FREE WHITEWATER

Daily Bread for 9.12.19

Good morning.

Thursday in Whitewater will see scattered thundershowers with a high of seventy-three.  Sunrise is 6:32 AM and sunset 7:09 PM, for 12h 37m 35s of daytime.  The moon is a waxing gibbous with 96.9% of its visible disk illuminated.
Today is the one thousand thirty-eighth day.

On this day in 1940, Marcel Ravidat discovers the entrance to Lascaux Cave, a cave complex with over 600 drawings from the Upper Paleolithic era. The next day, “he returned to the scene with three friends….The teenagers discovered that the cave walls were covered with depictions of animals.”

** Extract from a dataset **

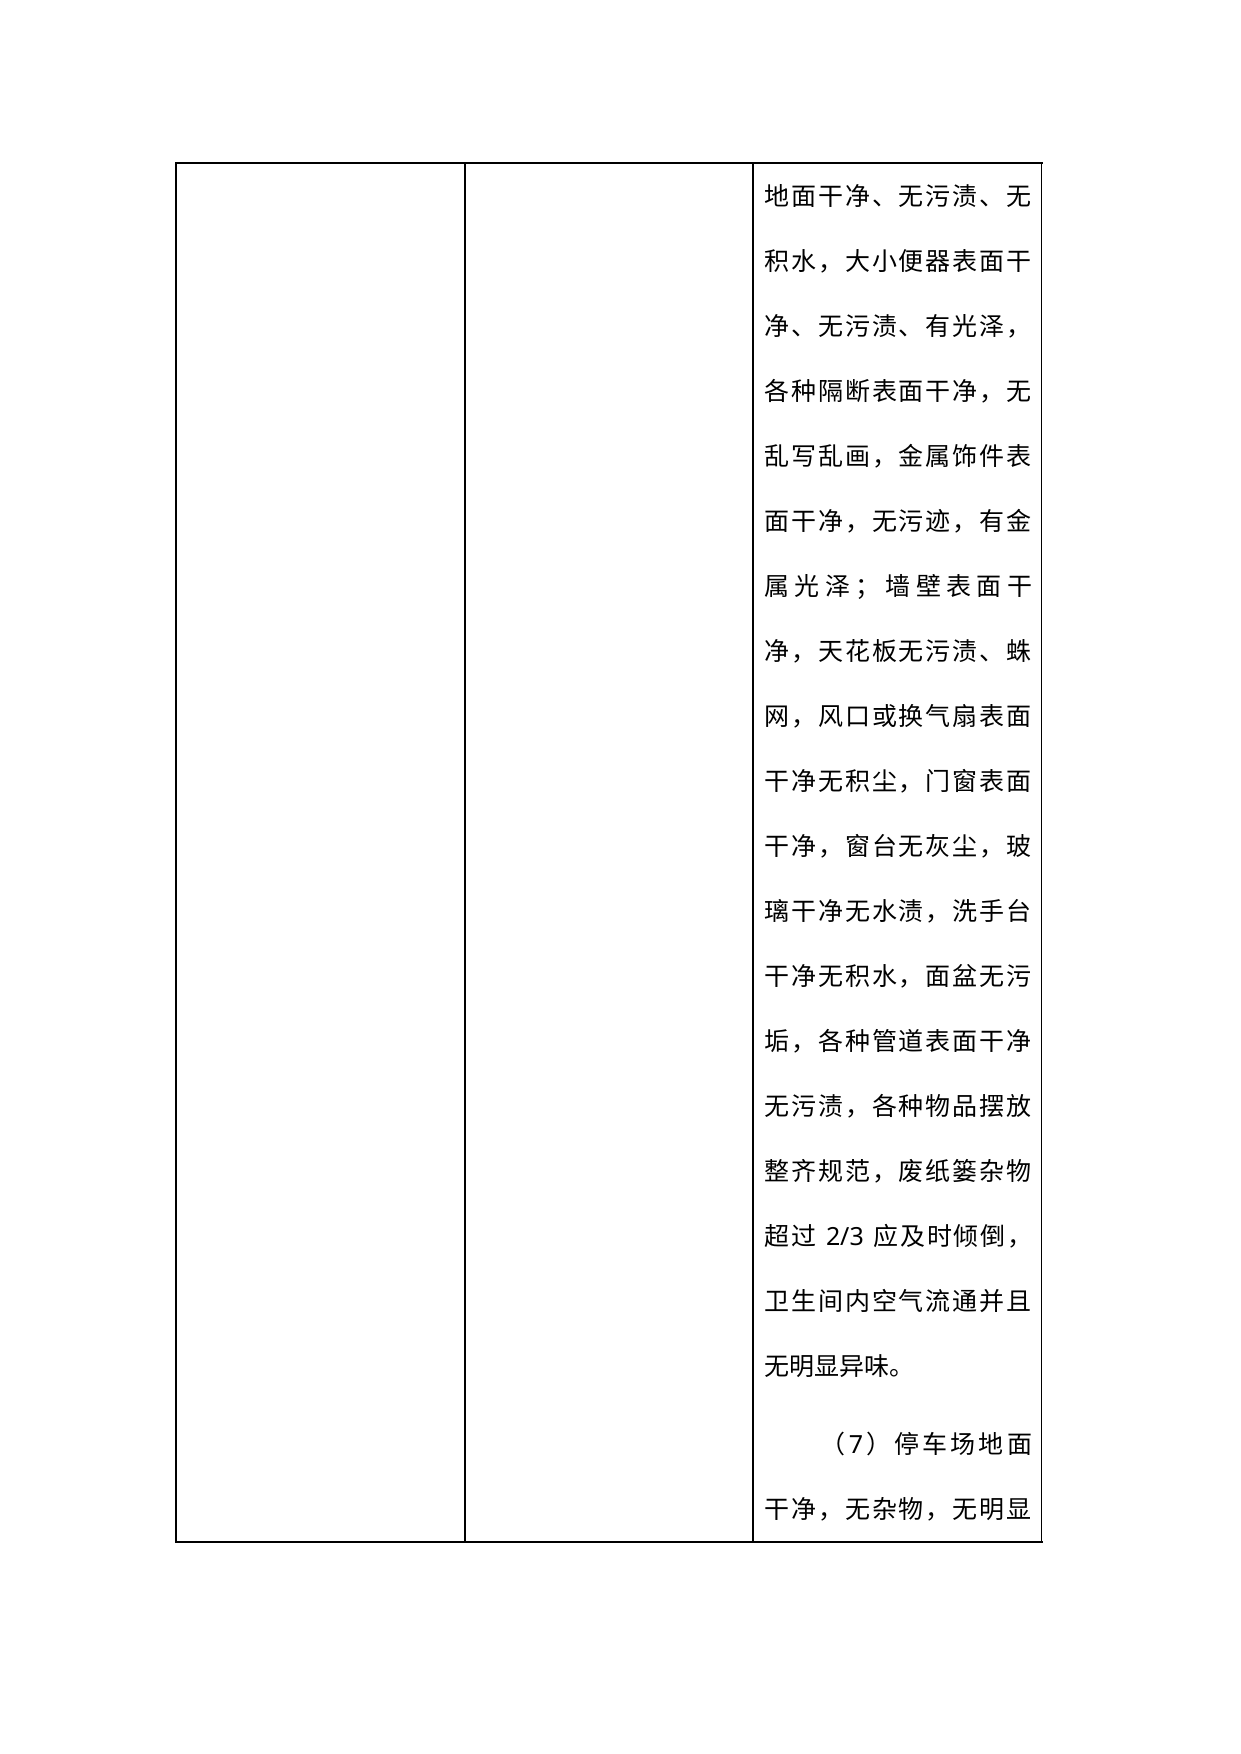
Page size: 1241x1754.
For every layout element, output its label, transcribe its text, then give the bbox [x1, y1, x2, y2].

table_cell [754, 164, 1041, 1541]
table_cell 4 [177, 164, 464, 1541]
table_cell [466, 164, 752, 1541]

Recommended for reading in full:

Rick Newman reports Trump’s trade war has killed 300,000 jobs:

President Trump says he is “winning big time, against China.” But his trade war is causing measurable damage to the U.S. economy, with the pain likely to worsen.

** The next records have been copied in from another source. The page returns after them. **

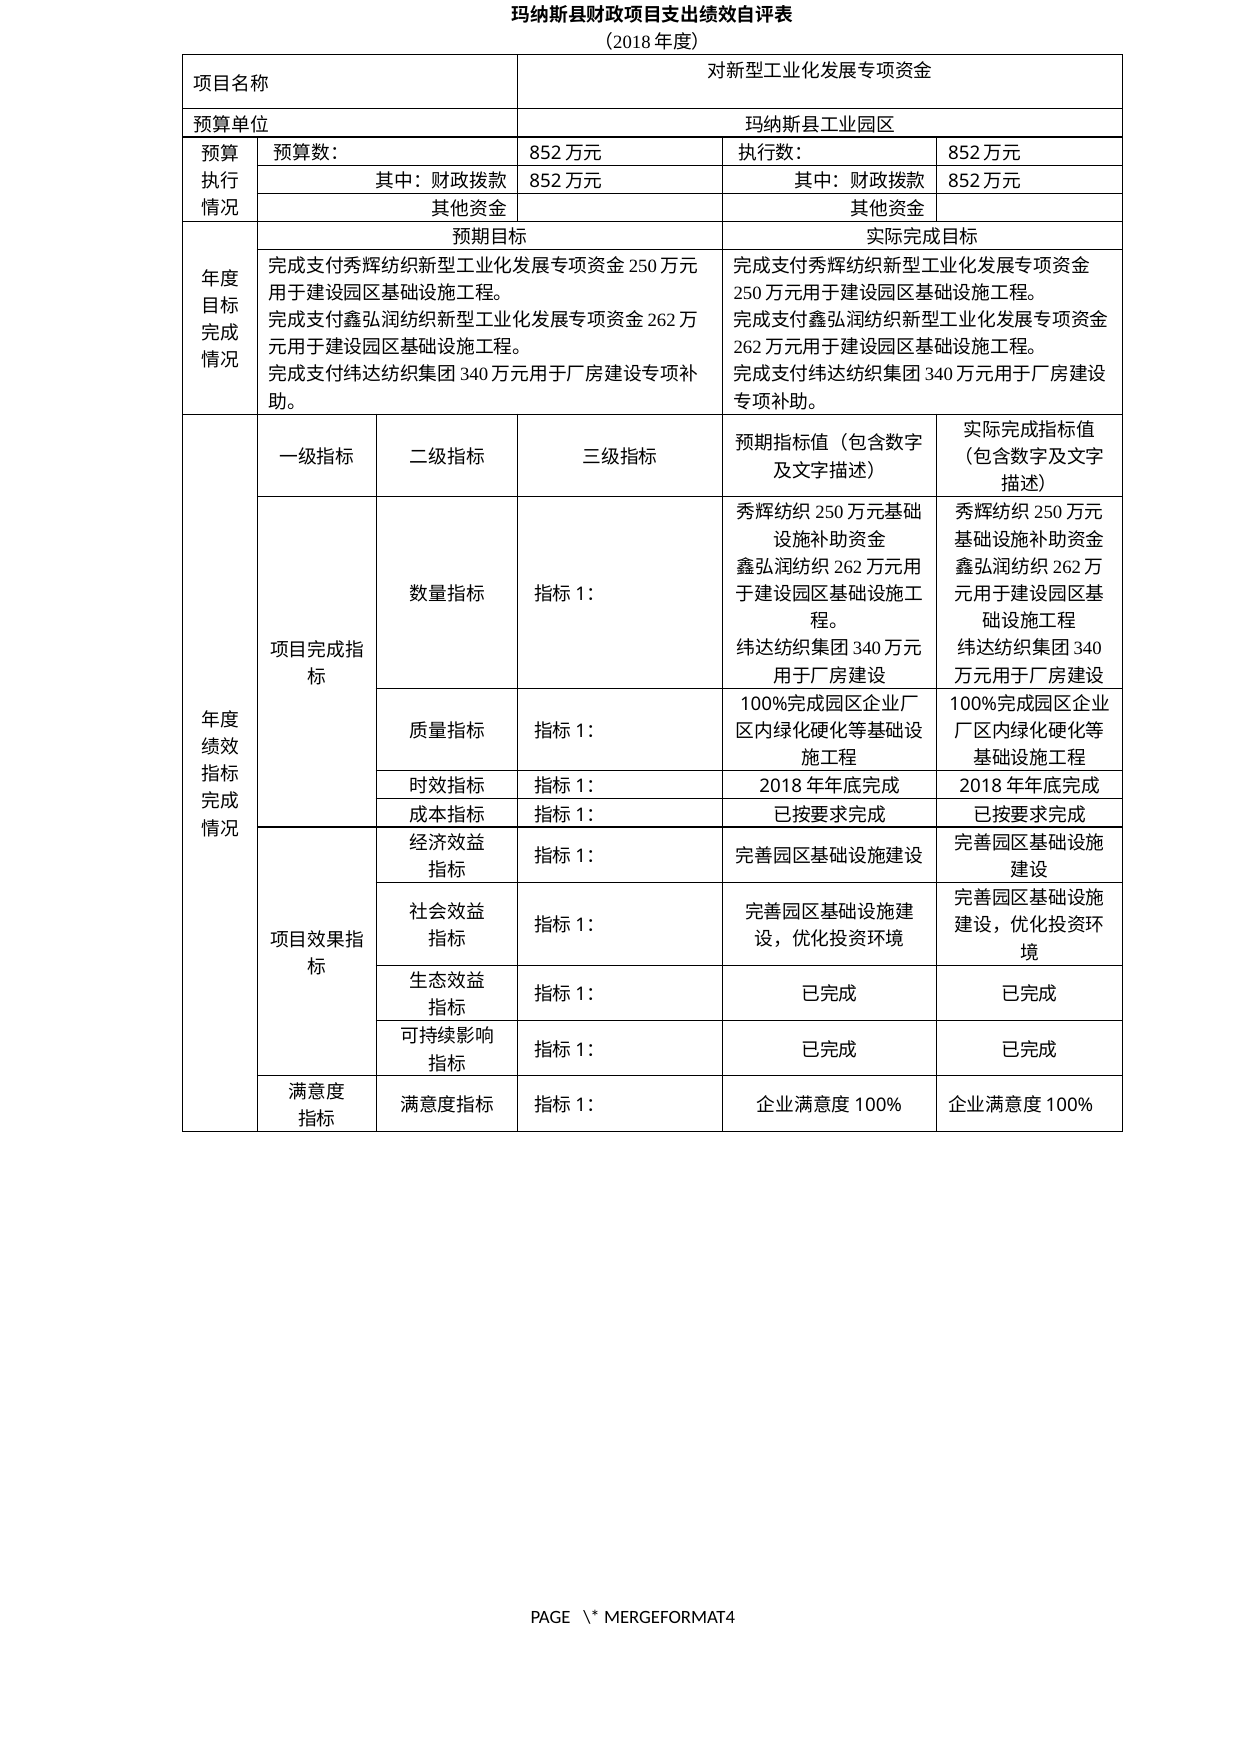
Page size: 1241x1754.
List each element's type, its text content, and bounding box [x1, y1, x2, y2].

table_cell [937, 194, 1122, 221]
table_cell 852万元 [518, 138, 722, 164]
table_cell 已完成 [937, 966, 1122, 1020]
table_cell 指标1： [518, 497, 722, 687]
table_cell 指标1： [518, 689, 722, 770]
table_cell 其他资金 [723, 194, 936, 221]
table_cell 指标1： [518, 799, 722, 826]
table_cell 预算数： [258, 138, 517, 164]
table_cell 其中：财政拨款 [258, 166, 517, 193]
table_cell 其中：财政拨款 [723, 166, 936, 193]
table_cell 已完成 [937, 1021, 1122, 1075]
table_cell 二级指标 [377, 415, 517, 496]
table_cell 指标1： [518, 1021, 722, 1075]
table_cell 完善园区基础设施建设 [937, 828, 1122, 882]
table_cell 执行数： [723, 138, 936, 164]
table_cell 已按要求完成 [723, 799, 936, 826]
table_cell 100%完成园区企业厂区内绿化硬化等基础设施工程 [937, 689, 1122, 770]
table_cell 已完成 [723, 1021, 936, 1075]
table_cell 852万元 [937, 166, 1122, 193]
table_cell 项目效果指标 [258, 828, 376, 1075]
table_cell 指标1： [518, 828, 722, 882]
table_cell 可持续影响 指标 [377, 1021, 517, 1075]
table_cell 100%完成园区企业厂区内绿化硬化等基础设施工程 [723, 689, 936, 770]
table_cell 2018年年底完成 [937, 771, 1122, 798]
table_cell 年度 绩效 指标 完成 情况 [183, 415, 257, 1131]
table_cell 完善园区基础设施建设 [723, 828, 936, 882]
table_cell 年度 目标 完成 情况 [183, 222, 257, 413]
table_cell 项目完成指标 [258, 497, 376, 826]
table_cell [518, 194, 722, 221]
table_cell 玛纳斯县工业园区 [518, 109, 1122, 136]
table_cell 指标1： [518, 1076, 722, 1131]
table_cell 生态效益 指标 [377, 966, 517, 1020]
table_cell 实际完成目标 [723, 222, 1122, 249]
table_cell 企业满意度100% [937, 1076, 1122, 1131]
table_cell 预算 执行 情况 [183, 138, 257, 221]
table_cell 三级指标 [518, 415, 722, 496]
table_cell 社会效益 指标 [377, 883, 517, 964]
table_cell 秀辉纺织250万元基础设施补助资金 鑫弘润纺织262万元用于建设园区基础设施工程。 纬达纺织集团340万元用于厂房建设 [723, 497, 936, 687]
table_cell 852万元 [518, 166, 722, 193]
table_cell 实际完成指标值（包含数字及文字描述） [937, 415, 1122, 496]
table_cell 质量指标 [377, 689, 517, 770]
table_cell 一级指标 [258, 415, 376, 496]
table_cell 指标1： [518, 966, 722, 1020]
table_cell 完善园区基础设施建设，优化投资环境 [723, 883, 936, 964]
table_cell 预期指标值（包含数字及文字描述） [723, 415, 936, 496]
table_cell 企业满意度100% [723, 1076, 936, 1131]
table_cell 满意度 指标 [258, 1076, 376, 1131]
table_cell 指标1： [518, 771, 722, 798]
table_cell 对新型工业化发展专项资金 [518, 55, 1122, 108]
table_cell 已按要求完成 [937, 799, 1122, 826]
table_cell 完善园区基础设施建设，优化投资环境 [937, 883, 1122, 964]
table_cell 已完成 [723, 966, 936, 1020]
table_cell 2018年年底完成 [723, 771, 936, 798]
table_cell 时效指标 [377, 771, 517, 798]
table_cell （2018年度） [183, 27, 1122, 54]
table_header 玛纳斯县财政项目支出绩效自评表 [183, 0, 1122, 27]
table_cell 852万元 [937, 138, 1122, 164]
table_cell 指标1： [518, 883, 722, 964]
table_cell 完成支付秀辉纺织新型工业化发展专项资金250万元用于建设园区基础设施工程。 完成支付鑫弘润纺织新型工业化发展专项资金262万元用于建设园区基础设施工程。 完成支付纬达纺织集团340万元用于厂房建设专项补助。 [258, 250, 722, 413]
table_cell 经济效益 指标 [377, 828, 517, 882]
table_cell 秀辉纺织250万元基础设施补助资金 鑫弘润纺织262万元用于建设园区基础设施工程 纬达纺织集团340万元用于厂房建设 [937, 497, 1122, 687]
table_cell 满意度指标 [377, 1076, 517, 1131]
table_cell 其他资金 [258, 194, 517, 221]
table_cell 预算单位 [183, 109, 517, 136]
table_cell 完成支付秀辉纺织新型工业化发展专项资金250万元用于建设园区基础设施工程。 完成支付鑫弘润纺织新型工业化发展专项资金262万元用于建设园区基础设施工程。 完成支付纬达纺织集团340万元用于厂房建设专项补助。 [723, 250, 1122, 413]
table_cell 成本指标 [377, 799, 517, 826]
table_cell 预期目标 [258, 222, 722, 249]
table_cell 数量指标 [377, 497, 517, 687]
table_cell 项目名称 [183, 55, 517, 108]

Forecasting firm Moody’s Analytics estimates that Trump’s trade war with China has already reduced U.S. employment by 300,000 jobs, compared with likely employment levels absent the trade war. That’s a combination of jobs eliminated by firms struggling with tariffs and other elements of the trade war, and jobs that would have been created but haven’t because of reduced economic activity.

The firm’s chief economist, Mark Zandi, told Yahoo Finance that the job toll from the trade war will hit about 450,000 by the end of the year, if there’s no change in policy. By the end of 2020, the trade war will have killed 900,000 jobs, on its current course. The hardest-hit sectors are manufacturing, warehousing, distribution and retail.

Other data back up the Moody’s Analytics numbers. Employers have created 1.3 million jobs so far this year, down from 1.9 million during the same period in 2018. The manufacturing sector has actually contracted, with many producers struggling with higher prices caused by Trump’s tariffs. Business investment is growing by the smallest amount since late 2016.

Dan Spinelli writes Trump’s National Security Team Is Now a Wholly Owned Subsidiary of the Defense Industry:

With John Bolton out as national security adviser, the defense industry is poised to receive even more representation in the highest levels of President Donald Trump’s foreign policy team. Bolton deputy Charlie Kupperman—a former executive at Boeing and Lockheed Martin—was tapped to fill the job in an acting capacity, giving industry veterans another prominent perch in the administration. Ex-Raytheon lobbyist Mark Esper already serves as Secretary of Defense.

While in office, Trump has become a major booster for American defense contractors. He’s urged Vietnamese leaders to buy “the best military equipment in the world by far” from American firms and has even promoted specific companies, such as Lockheed Martin, from the White House’s official Twitter feed. When Saudi Arabia, a longtime US ally, drew international condemnation for its role in ordering the death of a Washington Post journalist, Trump appeared to excuse the kingdom’s behavior due, in part, to the “record amount of money” it had spent on “military equipment from Boeing, Lockheed Martin, Raytheon and many other great US defense contractors.”